SINGAPORE NATIONAL ETHICS COMMITTEE

11 July 1993

Singapore's Ministry of Health is setting up a National Ethics Committee to establish ethical guidelines raised by new medical treatments in cases such as organ transplants, assisted reproduction, and monitoring of terminal cases such as deformed babies and the elderly, reports the Straits Times. the Ministry's deputy director of medical services, Chen Ai Ju, says details of the committee and its members have yet to be worked out.
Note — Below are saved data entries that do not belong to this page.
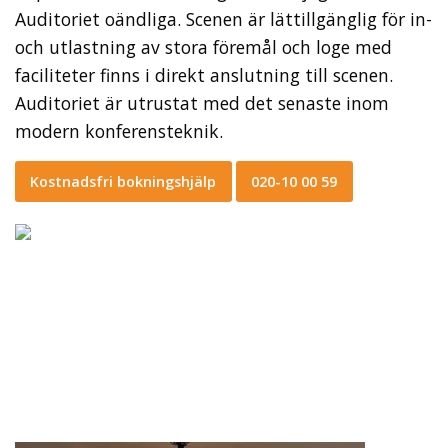
Auditoriet oändliga. Scenen är lättillgänglig för in-
och utlastning av stora föremål och loge med
faciliteter finns i direkt anslutning till scenen.
Auditoriet är utrustat med det senaste inom
modern konferensteknik.
Kostnadsfri bokningshjälp
020-10 00 59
Advances in medical technology are presenting dilemmas for doctors, patients and their families, and some doctors have been pressing for guidelines to deal with moral medical issues. These include whether to prolong life-supporting treatments which do little to improve an elderly patient's or a deformed baby's chances of recovery, and if ultrasound scanning, and other tests which can tell if a fetus is abnormal or deformed are sufficient to decide whether to continue the pregnancy.

Doctors need to know what action to take if relatives object to the removal of kidneys from someone killed in an accident. Singapore law presumes consent for kidney removal upon death under certain conditions, including accidents, for people who had not objected to it while alive. But doctors face a dilemma if families object to the removal, although the law requires it. A further issue is whether a doctor should go ahead with expensive neurosurgery for a person with severe brain damage who cannot afford the expense.